UI faculty discuss everlasting legacy of ‘The Twilight Zone’ for its 60th anniversary

University of Iowa faculty discuss the impact of The Twilight Zone in celebration of its 60th anniversary.



A scene from "The Eye of the Beholder."

Pedro Barragan, Arts Reporter

Sixty years ago, sci-fi fans entered the Twilight Zone, and some University of Iowa faculty never left.

Members of the UI community will celebrate the show’s 60th anniversary with a blog post of “The Twilight Zone“ photos by Special Collections, encouraging the community to come view memorabilia of the show in Special Collections at the Main Library. Some UI faculty shared their memories with The Daily Iowan about the show’s iconic moments and show’s innovation and impact.
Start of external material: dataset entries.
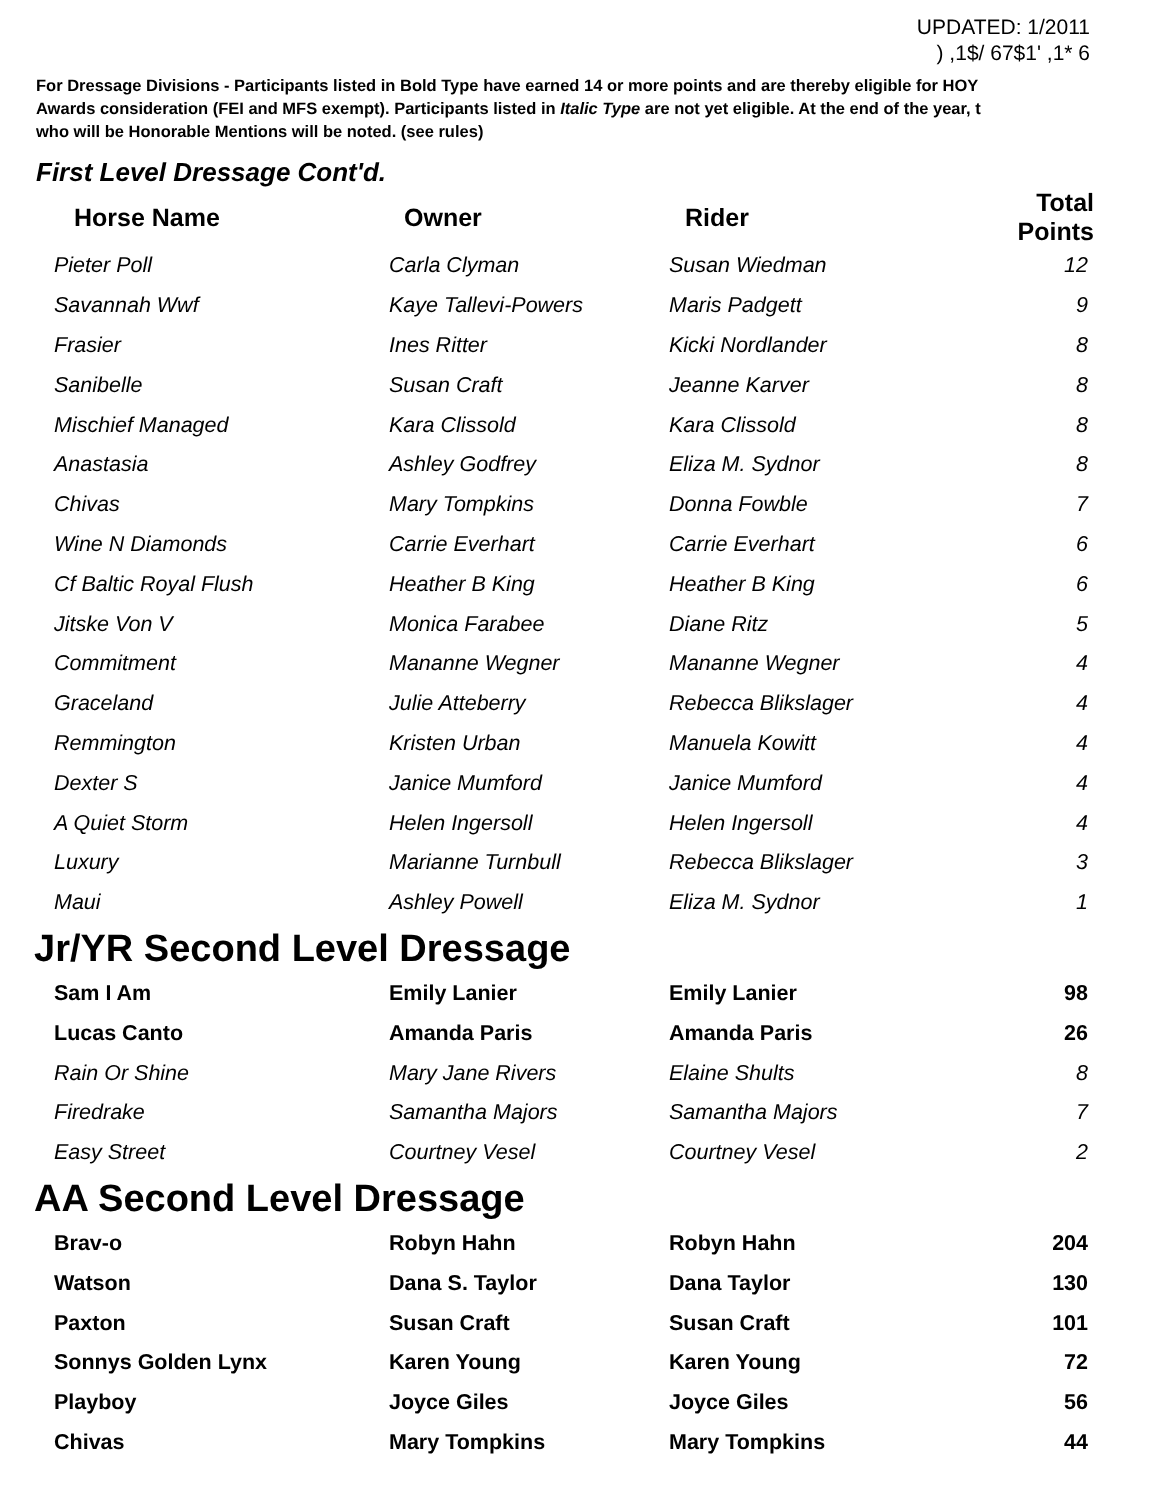UPDATED: 1/2011
) ,1$/ 67$1' ,1* 6
For Dressage Divisions - Participants listed in Bold Type have earned 14 or more points and are thereby eligible for HOY
Awards consideration (FEI and MFS exempt). Participants listed in Italic Type are not yet eligible. At the end of the year, t
who will be Honorable Mentions will be noted. (see rules)
First Level Dressage Cont'd.
| Horse Name | Owner | Rider | Total Points |
| --- | --- | --- | --- |
| Pieter Poll | Carla Clyman | Susan Wiedman | 12 |
| Savannah Wwf | Kaye Tallevi-Powers | Maris Padgett | 9 |
| Frasier | Ines Ritter | Kicki Nordlander | 8 |
| Sanibelle | Susan Craft | Jeanne Karver | 8 |
| Mischief Managed | Kara Clissold | Kara Clissold | 8 |
| Anastasia | Ashley Godfrey | Eliza M. Sydnor | 8 |
| Chivas | Mary Tompkins | Donna Fowble | 7 |
| Wine N Diamonds | Carrie Everhart | Carrie Everhart | 6 |
| Cf Baltic Royal Flush | Heather B King | Heather B King | 6 |
| Jitske Von V | Monica Farabee | Diane Ritz | 5 |
| Commitment | Mananne Wegner | Mananne Wegner | 4 |
| Graceland | Julie Atteberry | Rebecca Blikslager | 4 |
| Remmington | Kristen Urban | Manuela Kowitt | 4 |
| Dexter S | Janice Mumford | Janice Mumford | 4 |
| A Quiet Storm | Helen Ingersoll | Helen Ingersoll | 4 |
| Luxury | Marianne Turnbull | Rebecca Blikslager | 3 |
| Maui | Ashley Powell | Eliza M. Sydnor | 1 |
Jr/YR Second Level Dressage
| Sam I Am | Emily Lanier | Emily Lanier | 98 |
| Lucas Canto | Amanda Paris | Amanda Paris | 26 |
| Rain Or Shine | Mary Jane Rivers | Elaine Shults | 8 |
| Firedrake | Samantha Majors | Samantha Majors | 7 |
| Easy Street | Courtney Vesel | Courtney Vesel | 2 |
AA Second Level Dressage
| Brav-o | Robyn Hahn | Robyn Hahn | 204 |
| Watson | Dana S. Taylor | Dana Taylor | 130 |
| Paxton | Susan Craft | Susan Craft | 101 |
| Sonnys Golden Lynx | Karen Young | Karen Young | 72 |
| Playboy | Joyce Giles | Joyce Giles | 56 |
| Chivas | Mary Tompkins | Mary Tompkins | 44 |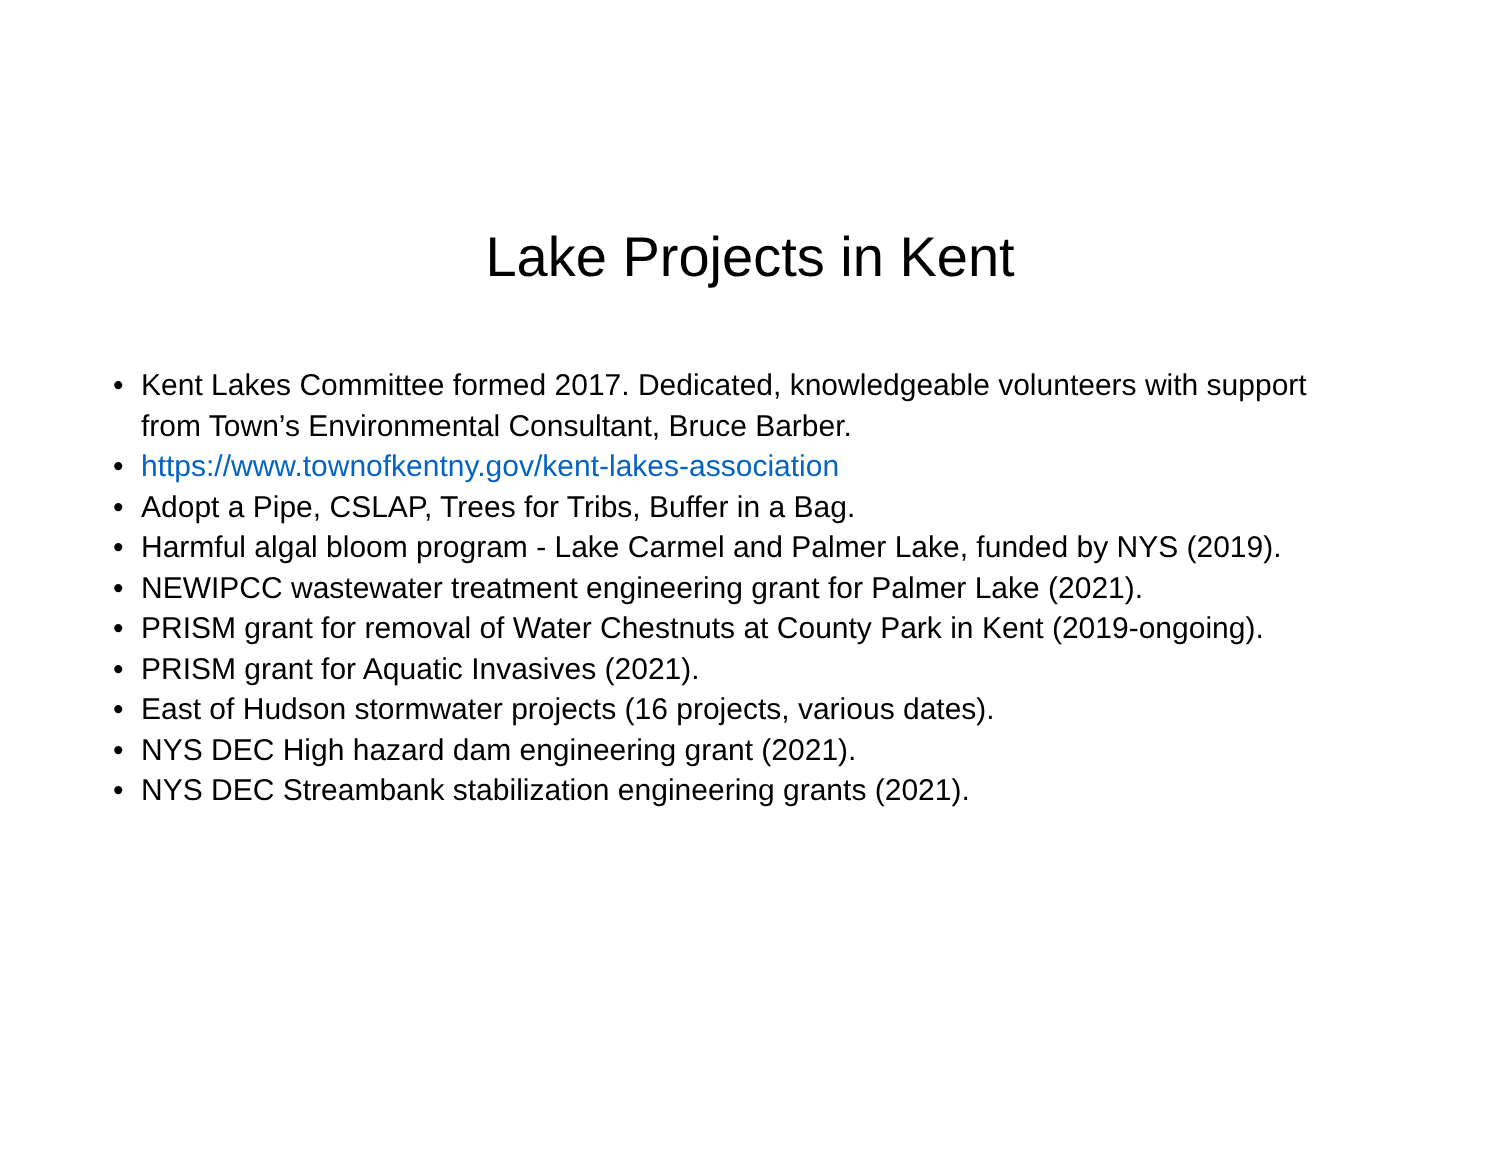Lake Projects in Kent
• Kent Lakes Committee formed 2017. Dedicated, knowledgeable volunteers with support from Town’s Environmental Consultant, Bruce Barber.
• https://www.townofkentny.gov/kent-lakes-association
• Adopt a Pipe, CSLAP, Trees for Tribs, Buffer in a Bag.
• Harmful algal bloom program - Lake Carmel and Palmer Lake, funded by NYS (2019).
• NEWIPCC wastewater treatment engineering grant for Palmer Lake (2021).
• PRISM grant for removal of Water Chestnuts at County Park in Kent (2019-ongoing).
• PRISM grant for Aquatic Invasives (2021).
• East of Hudson stormwater projects (16 projects, various dates).
• NYS DEC High hazard dam engineering grant (2021).
• NYS DEC Streambank stabilization engineering grants (2021).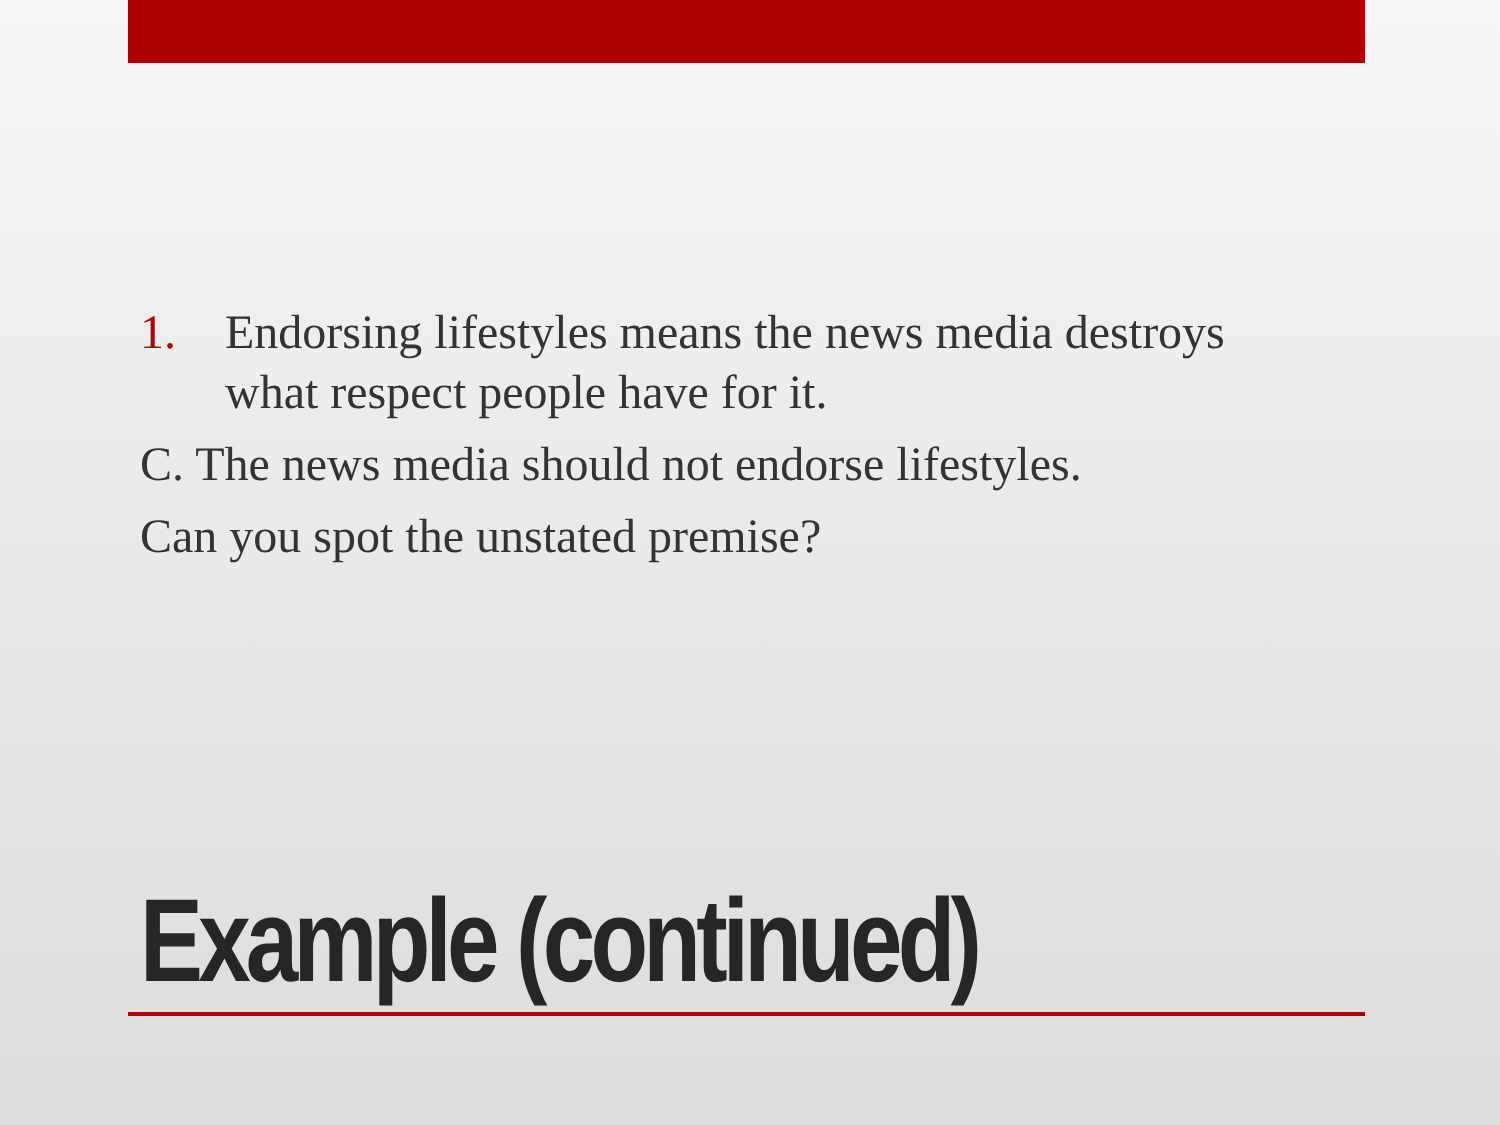1. Endorsing lifestyles means the news media destroys what respect people have for it.
C. The news media should not endorse lifestyles.
Can you spot the unstated premise?
Example (continued)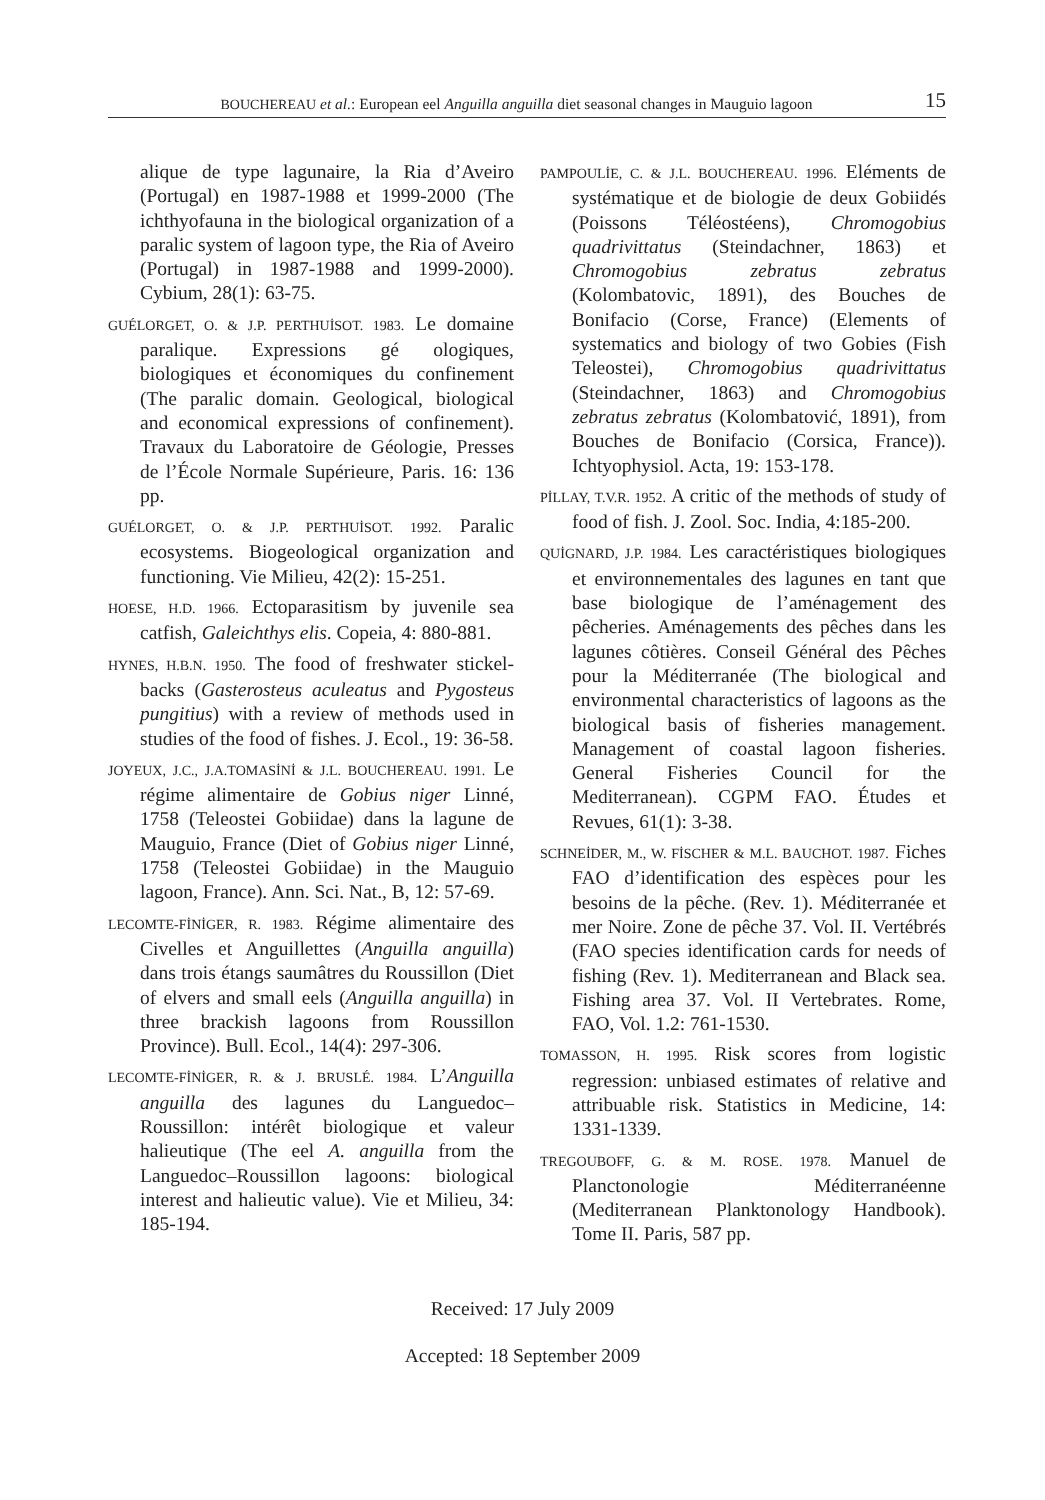BOUCHEREAU et al.: European eel Anguilla anguilla diet seasonal changes in Mauguio lagoon 15
alique de type lagunaire, la Ria d’Aveiro (Portugal) en 1987-1988 et 1999-2000 (The ichthyofauna in the biological organization of a paralic system of lagoon type, the Ria of Aveiro (Portugal) in 1987-1988 and 1999-2000). Cybium, 28(1): 63-75.
GUÉLORGET, O. & J.P. PERTHUİSOT. 1983. Le domaine paralique. Expressions gé ologiques, biologiques et économiques du confinement (The paralic domain. Geological, biological and economical expressions of confinement). Travaux du Laboratoire de Géologie, Presses de l’École Normale Supérieure, Paris. 16: 136 pp.
GUÉLORGET, O. & J.P. PERTHUİSOT. 1992. Paralic ecosystems. Biogeological organization and functioning. Vie Milieu, 42(2): 15-251.
HOESE, H.D. 1966. Ectoparasitism by juvenile sea catfish, Galeichthys elis. Copeia, 4: 880-881.
HYNES, H.B.N. 1950. The food of freshwater stickel-backs (Gasterosteus aculeatus and Pygosteus pungitius) with a review of methods used in studies of the food of fishes. J. Ecol., 19: 36-58.
JOYEUX, J.C., J.A.TOMASİNİ & J.L. BOUCHEREAU. 1991. Le régime alimentaire de Gobius niger Linné, 1758 (Teleostei Gobiidae) dans la lagune de Mauguio, France (Diet of Gobius niger Linné, 1758 (Teleostei Gobiidae) in the Mauguio lagoon, France). Ann. Sci. Nat., B, 12: 57-69.
LECOMTE-FİNİGER, R. 1983. Régime alimentaire des Civelles et Anguillettes (Anguilla anguilla) dans trois étangs saumâtres du Roussillon (Diet of elvers and small eels (Anguilla anguilla) in three brackish lagoons from Roussillon Province). Bull. Ecol., 14(4): 297-306.
LECOMTE-FİNİGER, R. & J. BRUSLÉ. 1984. L’Anguilla anguilla des lagunes du Languedoc–Roussillon: intérêt biologique et valeur halieutique (The eel A. anguilla from the Languedoc–Roussillon lagoons: biological interest and halieutic value). Vie et Milieu, 34: 185-194.
PAMPOULİE, C. & J.L. BOUCHEREAU. 1996. Eléments de systématique et de biologie de deux Gobiidés (Poissons Téléostéens), Chromogobius quadrivittatus (Steindachner, 1863) et Chromogobius zebratus zebratus (Kolombatovic, 1891), des Bouches de Bonifacio (Corse, France) (Elements of systematics and biology of two Gobies (Fish Teleostei), Chromogobius quadrivittatus (Steindachner, 1863) and Chromogobius zebratus zebratus (Kolombatović, 1891), from Bouches de Bonifacio (Corsica, France)). Ichtyophysiol. Acta, 19: 153-178.
PİLLAY, T.V.R. 1952. A critic of the methods of study of food of fish. J. Zool. Soc. India, 4:185-200.
QUİGNARD, J.P. 1984. Les caractéristiques biologiques et environnementales des lagunes en tant que base biologique de l’aménagement des pêcheries. Aménagements des pêches dans les lagunes côtières. Conseil Général des Pêches pour la Méditerranée (The biological and environmental characteristics of lagoons as the biological basis of fisheries management. Management of coastal lagoon fisheries. General Fisheries Council for the Mediterranean). CGPM FAO. Études et Revues, 61(1): 3-38.
SCHNEİDER, M., W. FİSCHER & M.L. BAUCHOT. 1987. Fiches FAO d’identification des espèces pour les besoins de la pêche. (Rev. 1). Méditerranée et mer Noire. Zone de pêche 37. Vol. II. Vertébrés (FAO species identification cards for needs of fishing (Rev. 1). Mediterranean and Black sea. Fishing area 37. Vol. II Vertebrates. Rome, FAO, Vol. 1.2: 761-1530.
TOMASSON, H. 1995. Risk scores from logistic regression: unbiased estimates of relative and attribuable risk. Statistics in Medicine, 14: 1331-1339.
TREGOUBOFF, G. & M. ROSE. 1978. Manuel de Planctonologie Méditerranéenne (Mediterranean Planktonology Handbook). Tome II. Paris, 587 pp.
Received: 17 July 2009
Accepted: 18 September 2009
“We have early CBS television documents that discuss the show and its budget before production began. These are from the Norman Felton Papers and are very rare” said Peter Balestrieri, curator of science fiction and pop culture for Special Collections, in an email to The Daily Iowan. “We have a big run of ‘Twilight Zone’ magazines with articles and stories unavailable anywhere else.”

Joy Hayes, a UI associate professor whose work interests include broadcast history, said Rod Serling, the creative mind behind the series, faced many roadblocks when trying to bring social topics into TV.

“He wanted to write a play about the murder of Emmet Till in 1955 but ended up producing a completely watered-down [version] due to corporate censorship,” Hayes said in an email to The Daily Iowan. “He gained fame writing ‘teleplays’ for early TV shows that we now call ‘anthology dramas,’ because they aired different original dramas or adaptations every week.”

UI lecturer Pat Dolan, who teaches a social-justice course centering on the speculative fiction by women, said the show brought in slight inclusion of female creativity.

“I loved ‘Twilight Zone,’ because it spoke to two of my great loves when I was young: bookishness and science,” Dolan said. “I notice that Ida Lupino, one of the rare women who directed movies and TV at the time, directed an episode in the last season.”

The faculty members had particular episodes that struck a chord with them.

For Balestrieri, picking a favorite episode was like Sophie’s Choice.

“There are too many for me to have a favorite,” he said. “I like all the comedy episodes, the lighthearted ones. ‘One for the Angels’ is touching and has some great acting from Ed Wynn.”

Dolan said his favorite episode was “Time Enough at Last,” because it terrified him.

The episode revolves around a man who is annoyed by everyone for preventing him from readin more books, only for the doomsday to emerge and his wish to be with books comes true – until the classic Serling twist ending.

“I wore thick glasses until I got contacts,” said Dolan about the episode’s impact. “The moment the glasses crunch sent a bolt of fear through me.”.

For Hayes, she said the images of “Eye of the Beholder” made her skin crawl.

“One that made a big impression on me at the time was the female patient with the ‘horribly disfigured face’ who was undergoing surgery to make her look ‘normal,’ ” she said. “We don’t see her face or those of the doctors and nurses until the very end, when the surgery ‘fails’ to fix her. When we see her, she is a ‘beautiful’ young woman, and the doctors and nurses (who are horrified to look at her) have the faces of pigs with protruding snouts. I liked the way it turned viewers’ expectations upside down.”